● **WHAT IS EXPECTED**
Stop after the line that contains "10. **Security Enhancements:**". Until then, retype each line of the entries exactly from the first one, skipping pictures.
/---
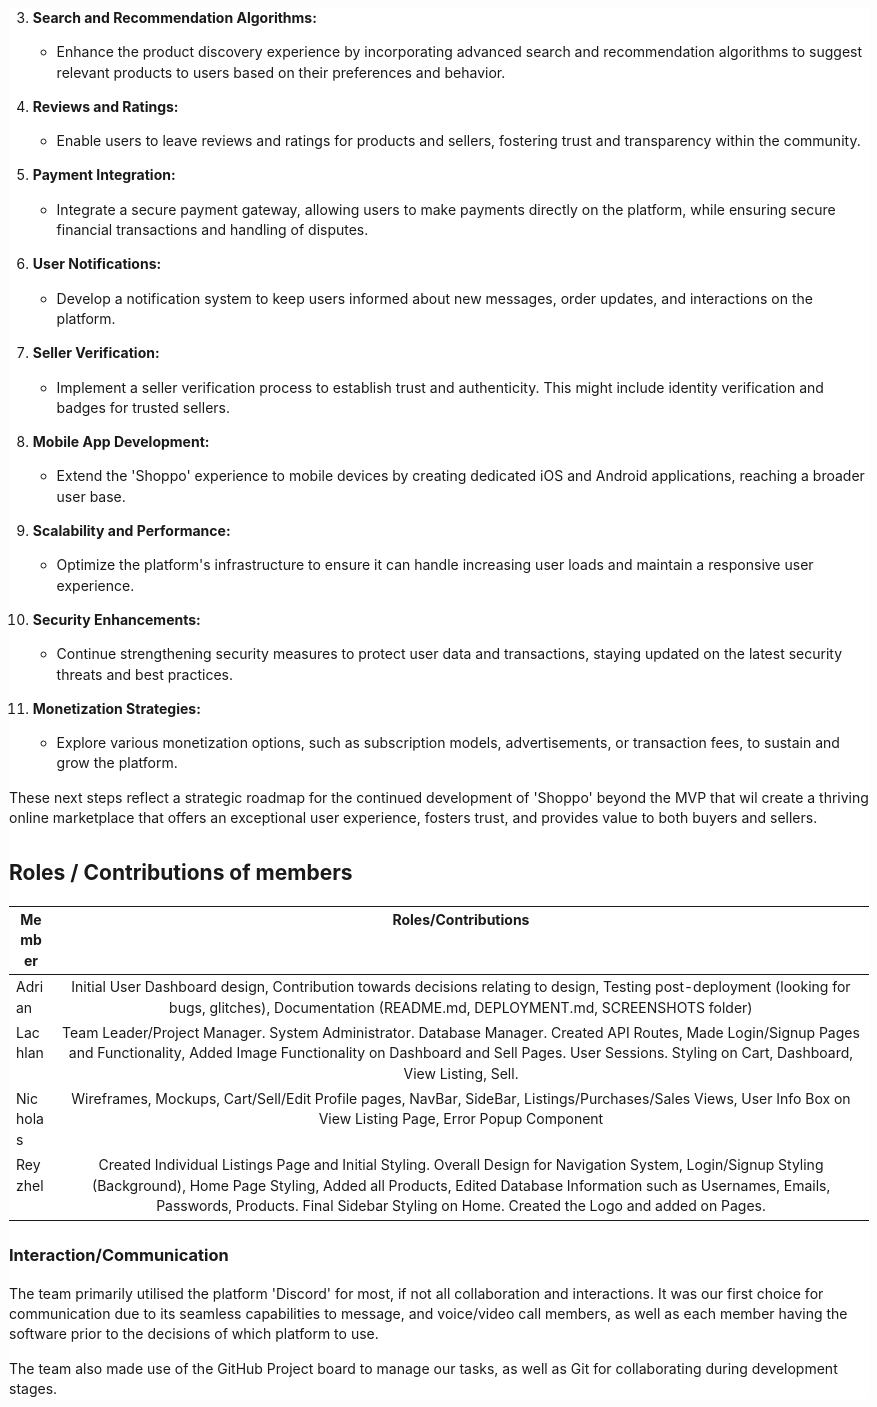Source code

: 3. **Search and Recommendation Algorithms:**
   - Enhance the product discovery experience by incorporating advanced search and recommendation algorithms to suggest relevant products to users based on their preferences and behavior.

4. **Reviews and Ratings:**
   - Enable users to leave reviews and ratings for products and sellers, fostering trust and transparency within the community.

5. **Payment Integration:**
   - Integrate a secure payment gateway, allowing users to make payments directly on the platform, while ensuring secure financial transactions and handling of disputes.

6. **User Notifications:**
   - Develop a notification system to keep users informed about new messages, order updates, and interactions on the platform.

7. **Seller Verification:**
   - Implement a seller verification process to establish trust and authenticity. This might include identity verification and badges for trusted sellers.

8. **Mobile App Development:**
   - Extend the 'Shoppo' experience to mobile devices by creating dedicated iOS and Android applications, reaching a broader user base.

9. **Scalability and Performance:**
    - Optimize the platform's infrastructure to ensure it can handle increasing user loads and maintain a responsive user experience.

10. **Security Enhancements:**
    - Continue strengthening security measures to protect user data and transactions, staying updated on the latest security threats and best practices.

11. **Monetization Strategies:**
    - Explore various monetization options, such as subscription models, advertisements, or transaction fees, to sustain and grow the platform.

These next steps reflect a strategic roadmap for the continued development of 'Shoppo' beyond the MVP that wil create a thriving online marketplace that offers an exceptional user experience, fosters trust, and provides value to both buyers and sellers.

## Roles / Contributions of members

| Member   |                                                                                                                                                  Roles/Contributions                                                                                                                                                  | 
|----------|:---------------------------------------------------------------------------------------------------------------------------------------------------------------------------------------------------------------------------------------------------------------------------------------------------------------------:| 
| Adrian   |                                                         Initial User Dashboard design, Contribution towards decisions relating to design, Testing post-deployment (looking for bugs, glitches), Documentation (README.md, DEPLOYMENT.md, SCREENSHOTS folder)                                                          | 
| Lachlan  |                               Team Leader/Project Manager. System Administrator. Database Manager. Created API Routes, Made Login/Signup Pages and Functionality, Added Image Functionality on Dashboard and Sell Pages. User Sessions. Styling on Cart, Dashboard, View Listing, Sell.                               |  
| Nicholas |                                                                             Wireframes, Mockups, Cart/Sell/Edit Profile pages, NavBar, SideBar, Listings/Purchases/Sales Views, User Info Box on View Listing Page, Error Popup Component                                                                             |  
| Reyzhel  | Created Individual Listings Page and Initial Styling. Overall Design for Navigation System, Login/Signup Styling (Background), Home Page Styling, Added all Products, Edited Database Information such as Usernames, Emails, Passwords, Products. Final Sidebar Styling on Home. Created the Logo and added on Pages. |  

### Interaction/Communication

The team primarily utilised the platform 'Discord' for most, if not all collaboration and interactions. It was our first choice for communication due to its seamless capabilities to message, and voice/video call members, as well as each member having the software prior to the decisions of which platform to use. 

The team also made use of the GitHub Project board to manage our tasks, as well as Git for collaborating during development stages.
\---
● **RESULT BELOW**
Source code

: 3. **Search and Recommendation Algorithms:**
   - Enhance the product discovery experience by incorporating advanced search and recommendation algorithms to suggest relevant products to users based on their preferences and behavior.

4. **Reviews and Ratings:**
   - Enable users to leave reviews and ratings for products and sellers, fostering trust and transparency within the community.

5. **Payment Integration:**
   - Integrate a secure payment gateway, allowing users to make payments directly on the platform, while ensuring secure financial transactions and handling of disputes.

6. **User Notifications:**
   - Develop a notification system to keep users informed about new messages, order updates, and interactions on the platform.

7. **Seller Verification:**
   - Implement a seller verification process to establish trust and authenticity. This might include identity verification and badges for trusted sellers.

8. **Mobile App Development:**
   - Extend the 'Shoppo' experience to mobile devices by creating dedicated iOS and Android applications, reaching a broader user base.

9. **Scalability and Performance:**
    - Optimize the platform's infrastructure to ensure it can handle increasing user loads and maintain a responsive user experience.

10. **Security Enhancements:**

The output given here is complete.